The Unsteady Object of Hope is resplendent with visual imagery for much of the descriptions of the novel’s places and scenes. Using bodies of water and falling rain, the author interconnects the lives of his characters beginning with a forensic diver who must retrieve the bodies. The author invades the diver’s mind as he approaches a child’s carcass, a mutilated body.
With graphic descriptions of decay and death, the diver must either turn his back on the job he’s been trained to do and swim away or compartmentalize his emotional struggle with depression to survive in his private life.
The children’s tragic deaths affected the town’s people in different ways. The children’s parents and relatives react in horror. Concerned neighbors in the depressed town locked up their own children. Someone is always relieved that it wasn’t his child. That, too, has to be hard to live with, glad that a different child, not your own, is dead. “no one understood how powerful and destructive the truth could be.”
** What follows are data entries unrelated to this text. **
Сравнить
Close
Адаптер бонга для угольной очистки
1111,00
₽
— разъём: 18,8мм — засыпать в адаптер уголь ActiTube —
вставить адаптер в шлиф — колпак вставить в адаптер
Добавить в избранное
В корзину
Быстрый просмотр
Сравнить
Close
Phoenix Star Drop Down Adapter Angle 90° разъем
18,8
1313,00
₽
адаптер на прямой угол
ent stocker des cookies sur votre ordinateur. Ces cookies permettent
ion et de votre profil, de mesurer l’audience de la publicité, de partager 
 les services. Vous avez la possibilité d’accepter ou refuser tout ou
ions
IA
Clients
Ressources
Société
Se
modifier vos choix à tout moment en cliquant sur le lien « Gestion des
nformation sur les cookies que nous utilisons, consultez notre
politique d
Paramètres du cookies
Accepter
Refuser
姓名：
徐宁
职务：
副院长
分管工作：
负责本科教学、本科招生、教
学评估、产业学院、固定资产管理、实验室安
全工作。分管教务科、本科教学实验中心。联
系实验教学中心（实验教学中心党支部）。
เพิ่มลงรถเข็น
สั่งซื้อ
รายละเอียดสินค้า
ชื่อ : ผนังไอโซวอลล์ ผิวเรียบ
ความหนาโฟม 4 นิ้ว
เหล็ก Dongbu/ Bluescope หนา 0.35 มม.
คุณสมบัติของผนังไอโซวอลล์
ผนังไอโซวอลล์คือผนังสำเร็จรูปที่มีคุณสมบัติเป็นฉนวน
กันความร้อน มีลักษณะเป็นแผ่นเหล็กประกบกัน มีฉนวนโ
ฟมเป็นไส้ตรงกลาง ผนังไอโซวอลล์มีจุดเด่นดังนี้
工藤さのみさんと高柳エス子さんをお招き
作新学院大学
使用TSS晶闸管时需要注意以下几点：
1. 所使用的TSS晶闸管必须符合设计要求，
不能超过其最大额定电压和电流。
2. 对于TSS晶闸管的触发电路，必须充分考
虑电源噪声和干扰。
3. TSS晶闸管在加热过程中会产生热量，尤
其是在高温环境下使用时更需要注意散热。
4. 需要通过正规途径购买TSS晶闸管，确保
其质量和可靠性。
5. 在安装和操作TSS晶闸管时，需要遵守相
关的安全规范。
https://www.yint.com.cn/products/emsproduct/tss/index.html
The crime scenes have lasting effects on everyone in the small decaying town. The graphic details, the stench of death, imagery of the gruesome bloated bodies assault the reader’s senses. The author weaves together seemingly disparate characters. The private life of each of the characters affected by the senseless deaths is told in mesmerizing psychological detail. He explores what tragedy does to lives in emotionally persuasive personal relationships. The profound suffering that individuals experienced is not presented sequentially but through flashbacks and reminiscing. Marriages and relationships collide with rash decisions ripping couples apart. He has his character Noemi struggling to understand her husband Roland and how his connection to the murder of a teenager named Penelope has ripped him mentally apart. A recollection of her rotting carcass even invades his consciousness at a wedding and to his embarrassment causes him to vividly hallucinate the evil scene in the public setting.
Reaching toward a conclusion, four of the unforgettable characters are thrown into close proximity as their lives entangle. “it was a horrible thing, being trapped inside a costume of self-hate because a man could run from everyone and everything in the world, but himself. That could never change, the internal essence of what a man felt, what he was born with, what drove him to make the physical and emotional choices that another man wouldn’t.” Raker shows an obsession with the rare, crucial moments when life-defining decisions are made and chronicling the eventual consequences that ensue.
Through several jumps in time, narration, points of view, harrowing twists and the moody convergence of lives Raker succeeds in painting a riveting picture of an evil sickness pervading society. Metaphor and allegory coincide with intense storytelling.
Raker writes in his own unique voice and style. His novel is calmly realistic about the suffering, risk, and bloodshed of the human existence. His sincere engagement with his writing speaks volumes of an author who desires to strike a nerve with his audience.